Document understanding data
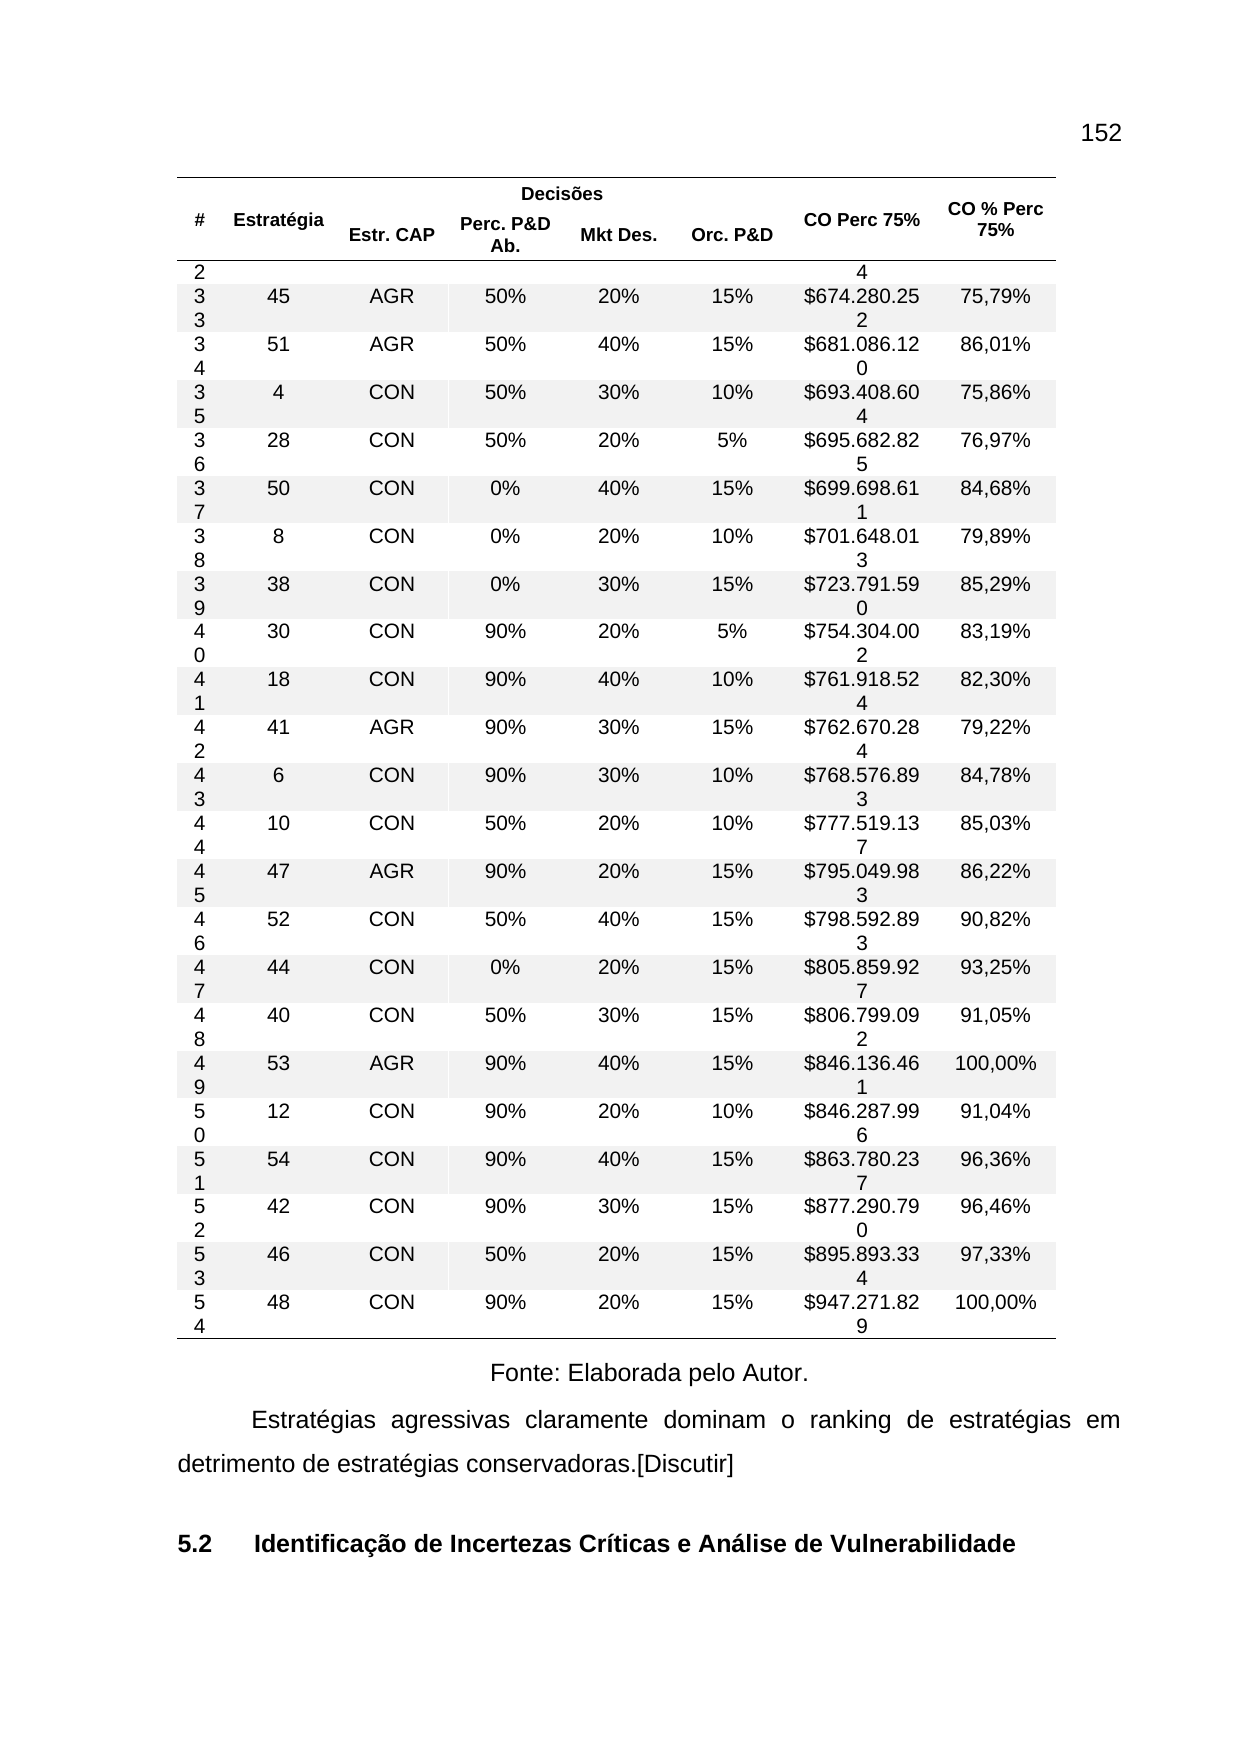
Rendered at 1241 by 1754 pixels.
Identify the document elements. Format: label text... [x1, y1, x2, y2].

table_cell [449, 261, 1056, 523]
table_header # [177, 178, 222, 260]
table_header Estratégia [222, 178, 335, 260]
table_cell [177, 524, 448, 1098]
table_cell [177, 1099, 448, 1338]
table_header CO % Perc 75% [935, 178, 1056, 260]
table_header Decisões [335, 178, 789, 208]
table_cell Estr. CAP [335, 209, 448, 260]
table_cell Mkt Des. [562, 209, 675, 260]
text Estratégias agressivas claramente dominam o ranking de estratégias em detrimento de estratégias conservadoras.[Discutir] [177, 1405, 1122, 1477]
table_cell Perc. P&D Ab. [449, 209, 562, 260]
table_cell Orc. P&D [675, 209, 789, 260]
table_header CO Perc 75% [789, 178, 935, 260]
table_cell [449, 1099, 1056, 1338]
text Fonte: Elaborada pelo Autor. [177, 1358, 1122, 1387]
subtitle Identificação de Incertezas Críticas e Análise de Vulnerabilidade [177, 1529, 1122, 1558]
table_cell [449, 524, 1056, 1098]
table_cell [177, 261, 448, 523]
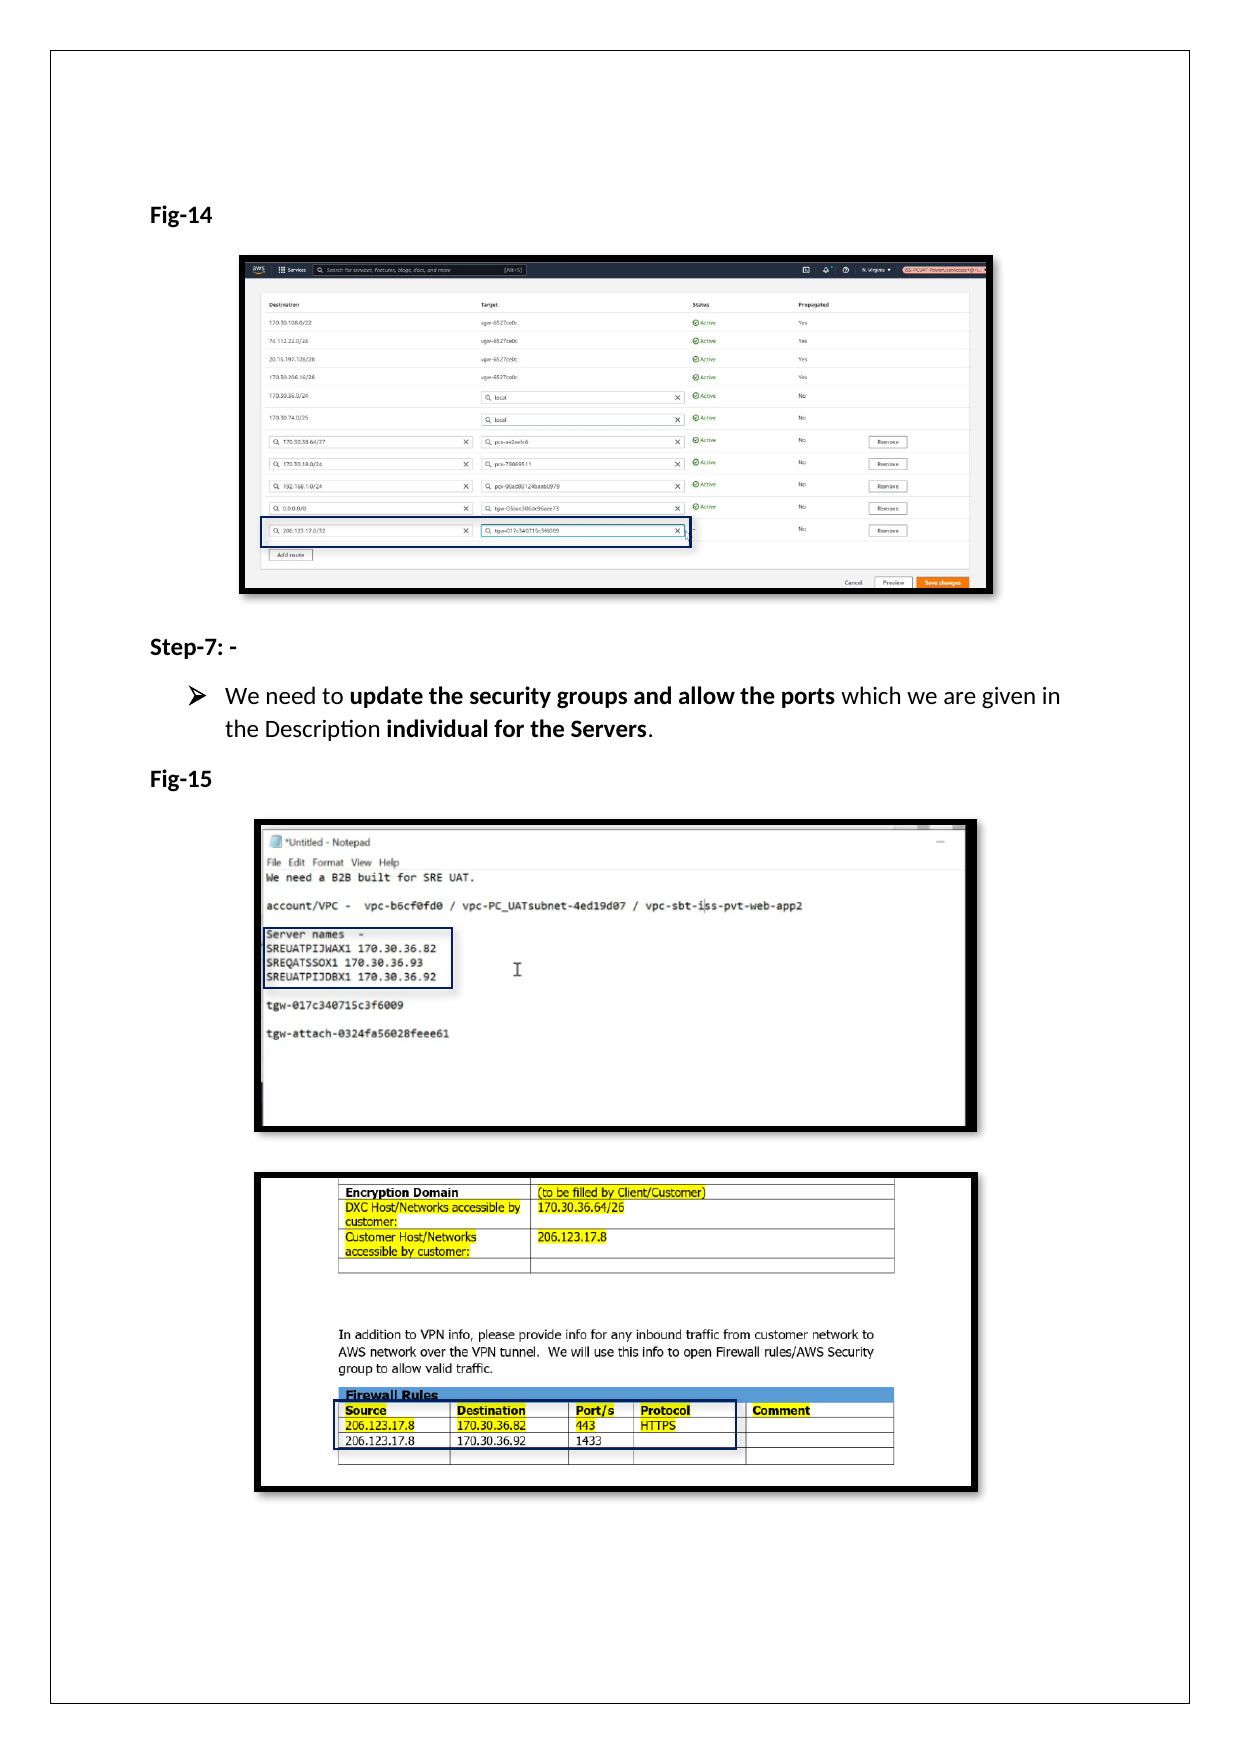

Task directions
Output, exactly and without pictures, the lines above that run from the one containing "table_cell [449, 524, 1056, 1098]" through the last line of the entries, inclusive.

Solution below
table_cell [449, 524, 1056, 1098]
table_cell [177, 261, 448, 523]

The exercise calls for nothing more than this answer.